DIRECTIVES:
[1] In the Dvorsky passage, in which journal and in what month and year did the critique of SETI appear?
[2] Pick up the Dvorsky passage after its final sentence and keep writing.

Dvorsky, along with Milan M. Ćirković and Robert Bradbury, published a critique of SETI in the May 2012 Journal of the British Interplanetary Society (JBIS) arguing that SETI techniques and practices have become outdated. In its place, Dvorsky, Ćirković, and Bradbury advocated for what they called Dysonian SETI, namely the search for those signatures and artefacts indicative of highly advanced extraterrestrial life.

Space development 

Dvorsky has written extensively in favor of space exploration and has both promoted and criticized various Megascale engineering concepts.

Dyson sphere 

Dvorsky gained some notoriety in 2012 after writing about Dyson spheres, hypothetical structures intended to collect the entire energetic output of a star with solar power collectors. While Dvorsky presented it as a solution to humanity's resource needs including power and living space, Forbes blogger Alex Knapp and  astronomer Phil Plait, among others, have criticized Dvorsky's article.

ENTRIES SUPPLIED:
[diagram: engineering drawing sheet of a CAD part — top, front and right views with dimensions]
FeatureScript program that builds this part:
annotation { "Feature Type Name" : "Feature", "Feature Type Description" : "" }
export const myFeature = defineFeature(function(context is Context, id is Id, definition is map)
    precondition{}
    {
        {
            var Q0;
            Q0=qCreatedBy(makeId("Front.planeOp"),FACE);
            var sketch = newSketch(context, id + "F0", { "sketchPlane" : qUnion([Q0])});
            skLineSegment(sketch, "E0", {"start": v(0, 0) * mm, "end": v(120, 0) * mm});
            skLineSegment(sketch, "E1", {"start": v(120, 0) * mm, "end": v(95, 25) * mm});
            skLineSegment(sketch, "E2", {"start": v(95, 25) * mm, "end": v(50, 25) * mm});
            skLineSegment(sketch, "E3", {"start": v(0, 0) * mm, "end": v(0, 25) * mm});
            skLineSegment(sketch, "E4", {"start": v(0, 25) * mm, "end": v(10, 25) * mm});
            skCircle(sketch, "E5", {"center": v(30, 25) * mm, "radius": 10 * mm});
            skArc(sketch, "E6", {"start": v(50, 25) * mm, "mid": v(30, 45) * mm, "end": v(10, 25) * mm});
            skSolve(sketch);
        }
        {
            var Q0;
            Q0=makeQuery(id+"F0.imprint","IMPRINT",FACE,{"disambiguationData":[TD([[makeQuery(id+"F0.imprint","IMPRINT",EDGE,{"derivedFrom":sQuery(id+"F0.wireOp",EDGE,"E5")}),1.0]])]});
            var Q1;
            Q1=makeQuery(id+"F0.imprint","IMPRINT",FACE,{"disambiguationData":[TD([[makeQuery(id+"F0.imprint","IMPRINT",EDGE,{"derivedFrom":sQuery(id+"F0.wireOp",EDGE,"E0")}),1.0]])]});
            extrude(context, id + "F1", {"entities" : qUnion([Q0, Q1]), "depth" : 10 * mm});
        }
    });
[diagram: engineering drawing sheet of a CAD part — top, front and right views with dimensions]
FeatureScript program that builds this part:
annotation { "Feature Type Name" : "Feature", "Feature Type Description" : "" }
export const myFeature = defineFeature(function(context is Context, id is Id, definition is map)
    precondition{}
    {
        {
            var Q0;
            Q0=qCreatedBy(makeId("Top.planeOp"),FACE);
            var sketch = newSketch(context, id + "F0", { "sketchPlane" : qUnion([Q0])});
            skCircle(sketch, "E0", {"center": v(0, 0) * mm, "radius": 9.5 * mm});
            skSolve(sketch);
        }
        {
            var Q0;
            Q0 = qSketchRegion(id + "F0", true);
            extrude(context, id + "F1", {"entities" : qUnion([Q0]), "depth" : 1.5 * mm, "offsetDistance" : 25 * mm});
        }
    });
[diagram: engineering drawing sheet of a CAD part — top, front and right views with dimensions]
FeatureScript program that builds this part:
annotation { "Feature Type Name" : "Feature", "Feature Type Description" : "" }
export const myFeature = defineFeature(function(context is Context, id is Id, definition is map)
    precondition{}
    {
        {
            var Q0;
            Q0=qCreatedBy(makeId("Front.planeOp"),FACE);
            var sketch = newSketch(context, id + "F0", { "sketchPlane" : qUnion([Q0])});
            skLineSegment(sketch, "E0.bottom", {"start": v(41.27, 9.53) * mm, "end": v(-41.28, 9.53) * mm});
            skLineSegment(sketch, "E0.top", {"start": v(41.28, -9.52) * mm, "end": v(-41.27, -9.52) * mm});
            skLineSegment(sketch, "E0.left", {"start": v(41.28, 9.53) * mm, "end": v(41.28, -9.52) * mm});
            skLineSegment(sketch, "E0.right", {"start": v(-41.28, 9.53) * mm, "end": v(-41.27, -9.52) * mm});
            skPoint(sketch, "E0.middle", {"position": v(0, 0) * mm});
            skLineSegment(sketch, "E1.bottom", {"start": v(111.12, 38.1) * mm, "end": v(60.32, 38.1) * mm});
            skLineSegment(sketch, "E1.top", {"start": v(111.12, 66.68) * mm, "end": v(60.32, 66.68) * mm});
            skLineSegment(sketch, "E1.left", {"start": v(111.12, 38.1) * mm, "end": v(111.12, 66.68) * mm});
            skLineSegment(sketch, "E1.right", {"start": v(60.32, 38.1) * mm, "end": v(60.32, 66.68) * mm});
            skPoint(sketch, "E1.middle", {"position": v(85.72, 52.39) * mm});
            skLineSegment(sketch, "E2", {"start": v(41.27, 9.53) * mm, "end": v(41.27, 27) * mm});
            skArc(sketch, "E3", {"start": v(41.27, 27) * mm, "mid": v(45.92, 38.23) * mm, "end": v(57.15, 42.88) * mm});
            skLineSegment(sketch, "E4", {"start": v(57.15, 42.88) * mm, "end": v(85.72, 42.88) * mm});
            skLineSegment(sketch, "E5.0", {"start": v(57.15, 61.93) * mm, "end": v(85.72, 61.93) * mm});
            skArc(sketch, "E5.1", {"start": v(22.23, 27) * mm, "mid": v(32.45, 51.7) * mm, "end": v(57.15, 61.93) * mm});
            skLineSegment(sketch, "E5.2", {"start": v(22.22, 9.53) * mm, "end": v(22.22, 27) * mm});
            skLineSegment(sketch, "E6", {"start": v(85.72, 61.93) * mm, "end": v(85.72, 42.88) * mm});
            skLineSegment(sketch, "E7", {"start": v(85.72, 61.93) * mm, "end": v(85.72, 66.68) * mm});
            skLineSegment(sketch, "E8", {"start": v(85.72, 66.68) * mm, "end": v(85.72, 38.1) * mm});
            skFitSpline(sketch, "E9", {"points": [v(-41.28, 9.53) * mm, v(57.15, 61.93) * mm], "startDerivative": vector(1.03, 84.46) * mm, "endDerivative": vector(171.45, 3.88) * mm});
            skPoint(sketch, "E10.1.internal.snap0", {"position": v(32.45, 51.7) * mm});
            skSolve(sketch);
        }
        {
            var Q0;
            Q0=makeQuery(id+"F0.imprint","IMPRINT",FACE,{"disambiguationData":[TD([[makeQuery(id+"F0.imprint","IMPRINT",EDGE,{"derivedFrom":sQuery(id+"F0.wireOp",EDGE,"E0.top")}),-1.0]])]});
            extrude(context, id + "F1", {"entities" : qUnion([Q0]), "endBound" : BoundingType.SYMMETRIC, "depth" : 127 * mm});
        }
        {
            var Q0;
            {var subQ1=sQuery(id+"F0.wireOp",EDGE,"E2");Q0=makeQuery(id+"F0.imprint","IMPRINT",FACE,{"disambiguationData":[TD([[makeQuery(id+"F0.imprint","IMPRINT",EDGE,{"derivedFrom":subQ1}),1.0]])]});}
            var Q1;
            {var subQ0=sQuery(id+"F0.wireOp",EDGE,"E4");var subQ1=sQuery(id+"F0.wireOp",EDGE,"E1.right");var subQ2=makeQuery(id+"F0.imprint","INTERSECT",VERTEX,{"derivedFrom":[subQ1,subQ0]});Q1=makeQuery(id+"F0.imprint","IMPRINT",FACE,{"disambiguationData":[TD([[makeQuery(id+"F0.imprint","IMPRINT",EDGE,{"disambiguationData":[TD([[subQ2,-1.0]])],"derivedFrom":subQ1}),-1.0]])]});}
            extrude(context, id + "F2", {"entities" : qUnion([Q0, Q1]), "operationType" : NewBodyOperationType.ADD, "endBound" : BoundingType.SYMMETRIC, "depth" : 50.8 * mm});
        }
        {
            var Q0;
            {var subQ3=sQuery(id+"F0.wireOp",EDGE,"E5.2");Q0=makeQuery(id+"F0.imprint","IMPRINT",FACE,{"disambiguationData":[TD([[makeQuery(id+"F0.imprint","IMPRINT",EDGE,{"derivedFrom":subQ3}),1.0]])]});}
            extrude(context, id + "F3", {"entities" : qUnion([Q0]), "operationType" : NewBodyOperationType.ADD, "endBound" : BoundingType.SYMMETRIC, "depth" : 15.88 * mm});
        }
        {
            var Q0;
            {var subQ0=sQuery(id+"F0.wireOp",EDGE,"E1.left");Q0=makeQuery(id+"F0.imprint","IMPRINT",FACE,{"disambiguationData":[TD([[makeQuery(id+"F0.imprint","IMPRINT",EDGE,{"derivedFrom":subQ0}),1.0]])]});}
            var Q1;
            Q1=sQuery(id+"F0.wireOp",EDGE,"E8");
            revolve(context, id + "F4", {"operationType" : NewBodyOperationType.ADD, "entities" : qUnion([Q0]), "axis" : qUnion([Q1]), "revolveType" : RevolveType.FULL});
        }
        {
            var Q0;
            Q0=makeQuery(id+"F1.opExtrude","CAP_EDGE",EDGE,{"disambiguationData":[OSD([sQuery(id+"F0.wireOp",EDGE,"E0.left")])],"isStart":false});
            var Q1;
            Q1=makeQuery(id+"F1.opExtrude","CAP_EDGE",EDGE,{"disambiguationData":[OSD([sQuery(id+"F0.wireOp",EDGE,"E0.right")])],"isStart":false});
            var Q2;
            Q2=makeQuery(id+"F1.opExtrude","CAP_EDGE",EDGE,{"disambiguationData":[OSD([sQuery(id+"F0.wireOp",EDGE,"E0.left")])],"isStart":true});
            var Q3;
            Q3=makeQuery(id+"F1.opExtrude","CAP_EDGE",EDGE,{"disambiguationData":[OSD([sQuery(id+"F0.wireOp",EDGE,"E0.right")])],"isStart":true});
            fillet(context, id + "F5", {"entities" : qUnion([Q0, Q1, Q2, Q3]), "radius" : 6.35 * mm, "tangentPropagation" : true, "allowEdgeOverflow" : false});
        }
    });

TASK-BY-TASK ANSWERS:
[1] The Journal of the British Interplanetary Society (JBIS), May 2012.

[2]
Other publications including Popular Science, Vice, and skeptical blog Weird Things followed up on this exchange. None of them note the above numerical inaccuracies, although Weird Things does point out Plait's misunderstanding regarding bootstrapping, which Knapp agreed with in an update to his post. James Nicoll noted in his blog that Knapp seriously underestimated the area of a sphere.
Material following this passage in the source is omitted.